At a virtual meeting earlier this month, finance leaders committed to mandating climate reporting in line with the recommendations of the global TCFD and embedding biodiversity loss considerations into financial decisions.

Andy Pitts-Tucker, managing director, ESG ratings and advisory at global financial services provider Apex Group, welcomed the mandating of climate risk disclosures.

“The direction of travel is clear and market leaders are already beginning to make headway, mitigating and managing their exposure to both climate and regulatory risks along the way. The elephant in the room is that the vast majority of private companies and their investors have not even begun to think about these issues, let alone reporting on them.

“The time for awareness-raising and education should be coming to an end,” he added. “Now regulators and asset owners are demanding more, private companies and their investors need to focus on identifying, quantifying, reporting and managing their climate-related risk.”

See also: – G7 Summit on track for carbon neutrality

But some green finance announcements have also been met with criticism. G7 countries have committed to funding the Covid-19 recovery, but as this outlook from risk intelligence company Verisk Maplecroft shows, in the world’s 20 largest countries nearly half of this has funded fossil fuels.

Similarly, development charity Tearfund found countries attending the upcoming summit committed $189bn to support oil, coal and gas between January 2020 and March 2021. The same countries spent $147bn on clean forms of energy.

An Extinction Rebellion protest (pictured) held in Oxford, UK, outside the Clarendon Building where health ministers were said to be meeting ahead of the summit, also criticised the lack of climate considerations in the response to Covid-19, saying “there is no vaccination against the climate crisis”.

See also: – A fight for life: Extinction Rebellion’s message for business leaders

Tax deal

Last weekend, ministers struck a new tax deal to create a global minimum corporate tax rate of at least 15% and make the world’s largest multinational companies pay more tax in each country they operate in.

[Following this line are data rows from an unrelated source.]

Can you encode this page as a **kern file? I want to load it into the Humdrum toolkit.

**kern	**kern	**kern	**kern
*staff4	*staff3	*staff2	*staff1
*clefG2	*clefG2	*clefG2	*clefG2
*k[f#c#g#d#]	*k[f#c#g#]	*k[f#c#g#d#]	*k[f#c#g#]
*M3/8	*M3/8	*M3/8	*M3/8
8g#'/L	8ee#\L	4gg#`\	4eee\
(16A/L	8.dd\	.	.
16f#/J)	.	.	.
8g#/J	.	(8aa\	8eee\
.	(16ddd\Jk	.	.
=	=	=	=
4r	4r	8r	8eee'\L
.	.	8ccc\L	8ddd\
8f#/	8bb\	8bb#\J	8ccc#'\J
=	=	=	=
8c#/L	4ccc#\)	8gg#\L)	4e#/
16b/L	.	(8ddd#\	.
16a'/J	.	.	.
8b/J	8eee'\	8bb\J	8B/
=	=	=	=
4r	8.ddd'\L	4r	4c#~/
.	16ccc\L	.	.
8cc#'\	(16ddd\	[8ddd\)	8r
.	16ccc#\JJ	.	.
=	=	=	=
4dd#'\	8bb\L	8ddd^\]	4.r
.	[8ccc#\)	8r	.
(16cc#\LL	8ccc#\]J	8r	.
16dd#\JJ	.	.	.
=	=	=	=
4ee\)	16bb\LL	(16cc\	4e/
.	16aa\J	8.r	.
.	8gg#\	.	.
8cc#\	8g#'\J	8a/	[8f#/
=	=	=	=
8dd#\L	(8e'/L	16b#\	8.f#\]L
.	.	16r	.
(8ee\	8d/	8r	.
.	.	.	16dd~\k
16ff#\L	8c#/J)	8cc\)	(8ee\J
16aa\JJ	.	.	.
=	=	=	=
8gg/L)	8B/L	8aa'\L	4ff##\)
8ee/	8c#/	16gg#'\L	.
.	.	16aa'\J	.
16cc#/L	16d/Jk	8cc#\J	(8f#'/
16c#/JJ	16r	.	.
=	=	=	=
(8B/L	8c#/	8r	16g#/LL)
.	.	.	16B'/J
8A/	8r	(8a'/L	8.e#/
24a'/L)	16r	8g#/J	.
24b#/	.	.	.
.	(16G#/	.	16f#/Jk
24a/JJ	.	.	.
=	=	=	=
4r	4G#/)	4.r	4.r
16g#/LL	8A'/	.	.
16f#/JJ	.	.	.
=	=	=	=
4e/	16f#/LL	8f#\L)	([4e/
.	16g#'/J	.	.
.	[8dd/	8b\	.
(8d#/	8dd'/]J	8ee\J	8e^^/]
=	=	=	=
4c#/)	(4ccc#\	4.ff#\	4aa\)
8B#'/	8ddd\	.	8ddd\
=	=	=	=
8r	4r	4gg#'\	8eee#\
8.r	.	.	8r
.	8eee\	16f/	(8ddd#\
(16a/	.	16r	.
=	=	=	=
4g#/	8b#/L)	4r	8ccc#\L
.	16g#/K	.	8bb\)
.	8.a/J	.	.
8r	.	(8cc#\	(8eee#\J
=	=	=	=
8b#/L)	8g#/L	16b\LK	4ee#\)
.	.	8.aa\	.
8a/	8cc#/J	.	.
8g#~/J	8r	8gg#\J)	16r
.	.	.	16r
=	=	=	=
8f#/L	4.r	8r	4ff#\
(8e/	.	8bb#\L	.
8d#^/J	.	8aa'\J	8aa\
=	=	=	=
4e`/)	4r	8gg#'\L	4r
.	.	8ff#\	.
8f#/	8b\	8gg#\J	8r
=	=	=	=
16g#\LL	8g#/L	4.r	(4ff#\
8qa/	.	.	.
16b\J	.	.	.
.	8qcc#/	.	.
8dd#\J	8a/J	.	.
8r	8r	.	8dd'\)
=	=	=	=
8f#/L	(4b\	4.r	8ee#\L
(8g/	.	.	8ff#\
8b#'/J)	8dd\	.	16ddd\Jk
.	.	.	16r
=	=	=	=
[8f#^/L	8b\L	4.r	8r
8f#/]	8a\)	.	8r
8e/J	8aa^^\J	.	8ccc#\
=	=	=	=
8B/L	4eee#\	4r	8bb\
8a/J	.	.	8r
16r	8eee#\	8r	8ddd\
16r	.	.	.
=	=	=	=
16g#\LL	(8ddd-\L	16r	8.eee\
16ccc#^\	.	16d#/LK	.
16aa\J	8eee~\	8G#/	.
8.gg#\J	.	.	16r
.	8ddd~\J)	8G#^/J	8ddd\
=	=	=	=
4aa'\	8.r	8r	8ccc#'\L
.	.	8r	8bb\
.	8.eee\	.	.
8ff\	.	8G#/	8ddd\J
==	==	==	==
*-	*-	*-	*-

According to the Organisation for Economic Co-operation and Development (OECD) some £57bn in additional tax revenues each year could be raised as a result.

The world’s biggest companies, including Amazon, Google and Facebook, and potentially companies such as Shell and BP, will need to pay more tax in countries they operate.

The deal has been branded “historic” and welcomed in statements from Amazon and Google. But some campaigners said it does not go far enough.

“It’s absurd for the G7 to claim it is ‘overhauling’ a broken global tax system by setting up a global minimum corporate tax rate that is similar to the soft rates charged by tax havens such as Ireland, Switzerland and Singapore,” said Gabriela Bucher, executive director of Oxfam. “They are setting the bar so low that companies can just step over it.”

Ensuring portfolio companies pay their fair share of tax is part of responsible investing. “It must be asked, will the tolerance of generations’ that graduated into the 2008 and Covid-19 recessions wear thin, when they learn that their newly carbon-neutral pension manager invests in companies that undertake tax acrobatics to avoid paying their fair share of tax, which is needed now more than ever?” Epworth Investment Management CEO David Palmer wrote in ESG Clarity back in December.